Exercise goal: Every record needs to come back as written, except for the pictures.

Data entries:
************
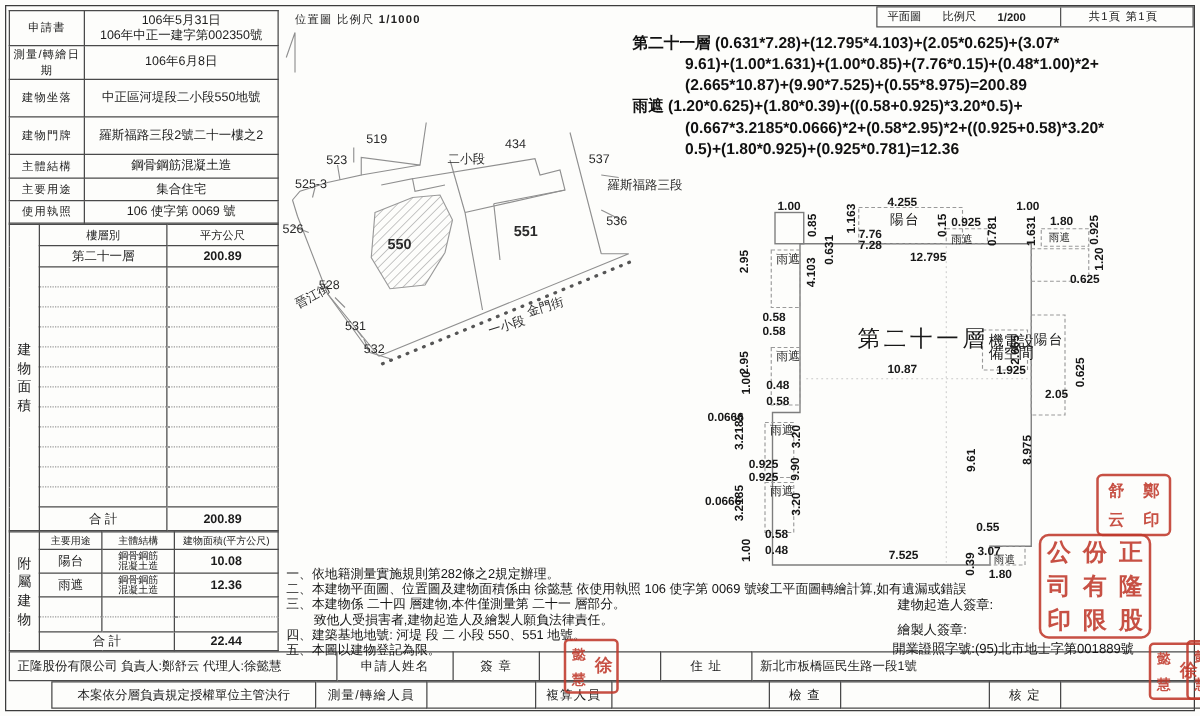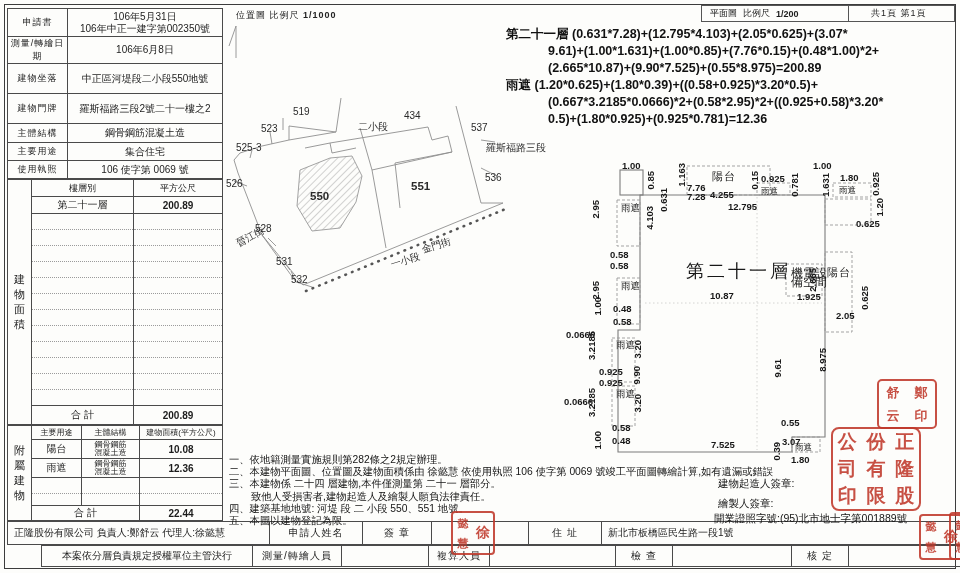--- a/index.html
+++ b/index.html
@@ -31,7 +31,7 @@
   .map-hdr{position:absolute;left:236px;top:9px;font-size:9px;color:#222;letter-spacing:1px;}
   .plan-hdr{position:absolute;left:701px;top:5px;width:252px;height:15px;border:1px solid #555;
             display:flex;font-size:9px;}
-  .plan-hdr .ph1{flex:0 0 138px;border-right:1px solid #555;display:flex;align-items:center;padding-left:8px;gap:6px;}
+  .plan-hdr .ph1{flex:0 0 138px;border-right:1px solid #555;display:flex;align-items:center;padding-left:8px;gap:17px;}
   .plan-hdr .ph2{flex:1;display:flex;align-items:center;padding-left:22px;letter-spacing:1px;}
 
   

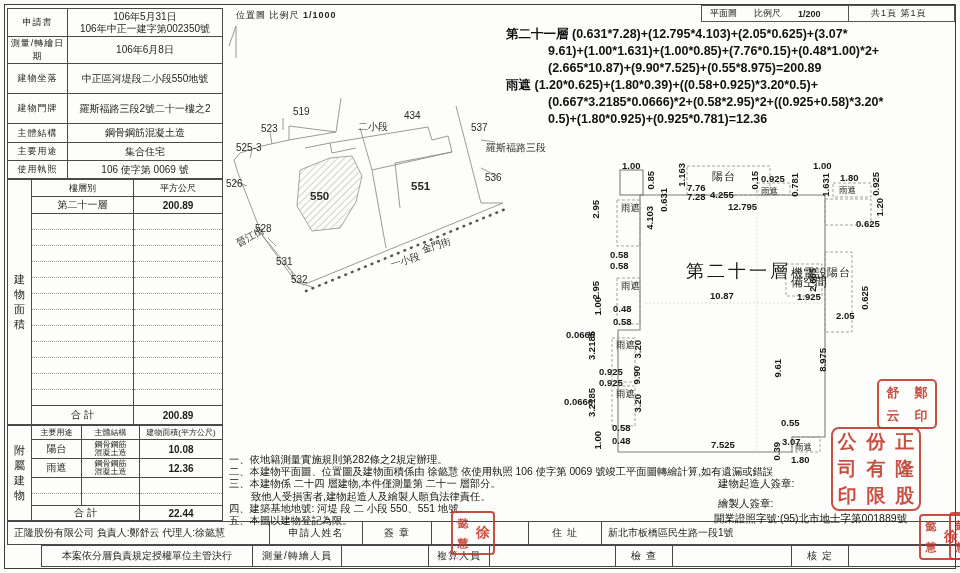--- a/index.html
+++ b/index.html
@@ -346,7 +346,7 @@
       <span class="dim rot" style="left: 646px; top: 171px;">0.85</span>
       <span class="dim rot" style="left: 659px; top: 188px;">0.631</span>
       <span class="dim rot" style="left: 677px; top: 163px;">1.163</span>
-      <span class="dim" style="left: 710px; top: 158px; margin-top: 32px;">4.255</span>
+      <span class="dim" style="left: 710px; top: 158px;">4.255</span>
       <span class="dim cjk" style="left: 712px; top: 171px;">陽台</span>
       <span class="dim" style="left: 687px; top: 183px;">7.76</span>
       <span class="dim" style="left: 687px; top: 192px;">7.28</span>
************
Exercise response:
--- a/index.html
+++ b/index.html
@@ -31,7 +31,7 @@
   .map-hdr{position:absolute;left:236px;top:9px;font-size:9px;color:#222;letter-spacing:1px;}
   .plan-hdr{position:absolute;left:701px;top:5px;width:252px;height:15px;border:1px solid #555;
             display:flex;font-size:9px;}
-  .plan-hdr .ph1{flex:0 0 138px;border-right:1px solid #555;display:flex;align-items:center;padding-left:8px;gap:6px;}
+  .plan-hdr .ph1{flex:0 0 138px;border-right:1px solid #555;display:flex;align-items:center;padding-left:8px;gap:17px;}
   .plan-hdr .ph2{flex:1;display:flex;align-items:center;padding-left:22px;letter-spacing:1px;}
 
   

--- a/index.html
+++ b/index.html
@@ -346,7 +346,7 @@
       <span class="dim rot" style="left: 646px; top: 171px;">0.85</span>
       <span class="dim rot" style="left: 659px; top: 188px;">0.631</span>
       <span class="dim rot" style="left: 677px; top: 163px;">1.163</span>
-      <span class="dim" style="left: 710px; top: 158px; margin-top: 32px;">4.255</span>
+      <span class="dim" style="left: 710px; top: 158px;">4.255</span>
       <span class="dim cjk" style="left: 712px; top: 171px;">陽台</span>
       <span class="dim" style="left: 687px; top: 183px;">7.76</span>
       <span class="dim" style="left: 687px; top: 192px;">7.28</span>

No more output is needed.